Dive Brief:
- Natera said on Friday that it has received Food and Drug Administration approval of its blood-based molecular residual disease test as a companion diagnostic.
- The FDA approval covers the use of the test, Signatera CDx, to inform the treatment of muscle-invasive bladder cancer patients with Genentech’s immunotherapy Tecentriq.
- Physicians will use Signatera CDx to monitor patients after bladder-removal surgery to identify people who may benefit from Tecentriq.
Dive Insight:
Researchers have linked the presence of circulating tumor DNA, or ctDNA, to cancer recurrence risk, leading Roche’s Genentech to use Signatera to monitor patients in a clinical trial. Patients underwent serial ctDNA testing for up to one year and received Tecentriq or placebo if they tested positive. Almost half of patients were ctDNA-negative across the monitoring period.

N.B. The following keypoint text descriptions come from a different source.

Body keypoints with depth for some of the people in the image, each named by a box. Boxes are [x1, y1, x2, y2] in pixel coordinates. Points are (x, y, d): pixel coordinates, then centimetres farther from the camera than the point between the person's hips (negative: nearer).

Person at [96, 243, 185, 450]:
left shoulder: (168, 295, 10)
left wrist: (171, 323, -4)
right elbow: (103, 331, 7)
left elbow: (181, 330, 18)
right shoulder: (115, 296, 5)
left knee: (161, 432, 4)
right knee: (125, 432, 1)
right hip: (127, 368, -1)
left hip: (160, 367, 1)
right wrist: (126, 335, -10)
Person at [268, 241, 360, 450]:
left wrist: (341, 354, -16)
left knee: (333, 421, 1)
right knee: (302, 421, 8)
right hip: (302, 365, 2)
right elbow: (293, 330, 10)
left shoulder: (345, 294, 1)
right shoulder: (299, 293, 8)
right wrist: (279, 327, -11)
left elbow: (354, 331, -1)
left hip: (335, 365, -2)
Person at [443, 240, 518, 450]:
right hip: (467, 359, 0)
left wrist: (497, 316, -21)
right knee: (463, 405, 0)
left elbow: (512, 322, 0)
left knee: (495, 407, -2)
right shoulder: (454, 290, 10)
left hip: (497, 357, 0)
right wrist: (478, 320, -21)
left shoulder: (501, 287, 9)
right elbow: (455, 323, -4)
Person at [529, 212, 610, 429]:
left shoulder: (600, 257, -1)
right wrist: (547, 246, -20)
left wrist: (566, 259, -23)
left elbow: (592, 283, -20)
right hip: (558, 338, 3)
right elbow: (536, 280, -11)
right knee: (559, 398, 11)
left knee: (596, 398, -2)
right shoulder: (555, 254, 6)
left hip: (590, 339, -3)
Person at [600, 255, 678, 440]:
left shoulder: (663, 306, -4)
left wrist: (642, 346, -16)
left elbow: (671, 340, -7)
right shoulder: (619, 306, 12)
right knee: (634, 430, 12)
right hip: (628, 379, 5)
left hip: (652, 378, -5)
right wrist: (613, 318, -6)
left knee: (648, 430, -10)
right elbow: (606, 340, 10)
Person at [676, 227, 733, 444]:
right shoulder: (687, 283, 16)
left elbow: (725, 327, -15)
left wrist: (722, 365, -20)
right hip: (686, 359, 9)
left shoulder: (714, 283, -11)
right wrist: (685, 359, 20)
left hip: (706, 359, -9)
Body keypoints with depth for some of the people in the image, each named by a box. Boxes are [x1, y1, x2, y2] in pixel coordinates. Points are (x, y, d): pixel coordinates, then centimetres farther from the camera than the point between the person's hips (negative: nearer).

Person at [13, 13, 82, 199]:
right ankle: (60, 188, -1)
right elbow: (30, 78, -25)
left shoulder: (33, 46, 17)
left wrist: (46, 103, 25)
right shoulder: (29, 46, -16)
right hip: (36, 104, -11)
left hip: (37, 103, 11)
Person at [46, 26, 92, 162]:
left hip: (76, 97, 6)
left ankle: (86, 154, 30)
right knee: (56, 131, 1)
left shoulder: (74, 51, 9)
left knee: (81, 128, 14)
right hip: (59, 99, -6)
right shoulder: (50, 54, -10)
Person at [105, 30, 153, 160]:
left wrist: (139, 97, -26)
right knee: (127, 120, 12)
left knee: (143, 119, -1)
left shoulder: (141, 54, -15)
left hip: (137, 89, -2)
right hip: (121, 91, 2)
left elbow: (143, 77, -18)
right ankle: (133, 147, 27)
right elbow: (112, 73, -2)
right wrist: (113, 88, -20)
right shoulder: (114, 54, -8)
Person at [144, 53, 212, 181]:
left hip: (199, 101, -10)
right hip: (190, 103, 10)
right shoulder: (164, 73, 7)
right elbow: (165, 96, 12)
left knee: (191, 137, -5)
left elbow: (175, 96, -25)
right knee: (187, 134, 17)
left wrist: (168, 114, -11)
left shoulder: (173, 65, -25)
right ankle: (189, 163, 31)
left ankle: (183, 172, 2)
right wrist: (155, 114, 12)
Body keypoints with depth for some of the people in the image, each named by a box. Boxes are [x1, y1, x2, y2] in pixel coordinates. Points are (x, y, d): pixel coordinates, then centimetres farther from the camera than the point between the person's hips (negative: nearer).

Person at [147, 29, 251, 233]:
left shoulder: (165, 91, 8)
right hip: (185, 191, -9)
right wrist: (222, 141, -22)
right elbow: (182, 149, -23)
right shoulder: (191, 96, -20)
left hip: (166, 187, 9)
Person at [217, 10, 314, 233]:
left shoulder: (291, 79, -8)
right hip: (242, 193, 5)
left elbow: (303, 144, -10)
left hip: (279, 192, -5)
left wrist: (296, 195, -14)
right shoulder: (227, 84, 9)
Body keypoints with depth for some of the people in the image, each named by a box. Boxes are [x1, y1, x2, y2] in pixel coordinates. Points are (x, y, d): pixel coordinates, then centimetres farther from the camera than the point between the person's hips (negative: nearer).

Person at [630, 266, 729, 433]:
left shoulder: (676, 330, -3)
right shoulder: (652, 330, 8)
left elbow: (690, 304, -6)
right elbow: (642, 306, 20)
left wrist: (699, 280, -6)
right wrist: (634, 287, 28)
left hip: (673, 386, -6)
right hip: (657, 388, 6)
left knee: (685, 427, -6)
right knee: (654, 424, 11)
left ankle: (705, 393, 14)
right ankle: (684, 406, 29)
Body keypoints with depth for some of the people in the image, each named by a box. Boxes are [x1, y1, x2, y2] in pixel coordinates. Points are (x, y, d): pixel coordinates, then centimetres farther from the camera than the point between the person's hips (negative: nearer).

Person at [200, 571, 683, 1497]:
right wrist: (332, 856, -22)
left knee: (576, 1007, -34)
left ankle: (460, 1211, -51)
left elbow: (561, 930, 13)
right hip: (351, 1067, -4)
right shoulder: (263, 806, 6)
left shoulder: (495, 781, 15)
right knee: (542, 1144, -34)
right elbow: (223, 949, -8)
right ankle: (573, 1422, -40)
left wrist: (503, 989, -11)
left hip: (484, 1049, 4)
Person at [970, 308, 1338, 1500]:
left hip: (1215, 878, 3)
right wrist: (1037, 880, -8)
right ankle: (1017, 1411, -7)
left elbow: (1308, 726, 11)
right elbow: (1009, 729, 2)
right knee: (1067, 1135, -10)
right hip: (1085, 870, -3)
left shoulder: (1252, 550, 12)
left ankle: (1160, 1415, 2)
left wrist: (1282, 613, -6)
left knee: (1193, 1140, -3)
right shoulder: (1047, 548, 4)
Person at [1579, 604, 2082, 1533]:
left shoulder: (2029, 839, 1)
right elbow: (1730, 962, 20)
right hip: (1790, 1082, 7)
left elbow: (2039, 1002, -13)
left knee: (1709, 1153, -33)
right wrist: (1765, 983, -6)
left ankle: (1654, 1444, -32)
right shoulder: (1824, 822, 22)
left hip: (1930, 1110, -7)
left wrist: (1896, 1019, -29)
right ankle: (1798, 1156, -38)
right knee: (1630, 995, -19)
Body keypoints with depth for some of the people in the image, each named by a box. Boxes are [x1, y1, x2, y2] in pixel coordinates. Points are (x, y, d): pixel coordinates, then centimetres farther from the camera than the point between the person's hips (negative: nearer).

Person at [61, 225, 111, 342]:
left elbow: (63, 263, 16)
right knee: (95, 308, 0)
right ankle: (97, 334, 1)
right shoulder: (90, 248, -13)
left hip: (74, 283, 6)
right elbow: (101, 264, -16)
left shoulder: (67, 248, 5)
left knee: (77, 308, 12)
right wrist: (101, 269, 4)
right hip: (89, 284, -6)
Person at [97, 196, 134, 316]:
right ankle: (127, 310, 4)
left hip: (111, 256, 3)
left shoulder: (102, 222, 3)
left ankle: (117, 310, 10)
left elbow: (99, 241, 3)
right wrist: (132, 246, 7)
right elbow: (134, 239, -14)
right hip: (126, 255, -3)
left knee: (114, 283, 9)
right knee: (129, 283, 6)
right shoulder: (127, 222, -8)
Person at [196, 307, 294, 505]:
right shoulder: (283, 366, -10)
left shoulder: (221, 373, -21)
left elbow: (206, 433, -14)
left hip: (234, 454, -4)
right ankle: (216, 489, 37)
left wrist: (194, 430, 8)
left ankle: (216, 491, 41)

Disease-free survival in ctDNA-negative patients was 95% after one year and 88% after two years. Among patients who tested positive, median disease-free survival was 9.9 months with Tecentriq, as compared with 4.8 months with placebo. The trial generated evidence that Signatera can reliably identify patients who are likely or unlikely to benefit from Tecentriq after surgery.
The trial and FDA approval mark a shift to using MRD to guide “when to treat, whom to treat and how to treat more precisely,” Thomas Powles, chair of Barts Cancer Centre at St. Bartholomew’s Hospital, said in a statement. The advances allow for more timely detection of disease recurrence than imaging, which finds tumors when millions of cancer cells are already in the body, Powles said.
Solomon Moshkevich, president of clinical diagnostics at Natera, outlined the economic implications on the company’s first-quarter earnings call this month. An immunotherapy course can cost about $196,000 a year, and managing adverse events incurs further costs, Moshkevich said, making the ability to avoid the treatment of half of MIBC patients “extremely valuable.”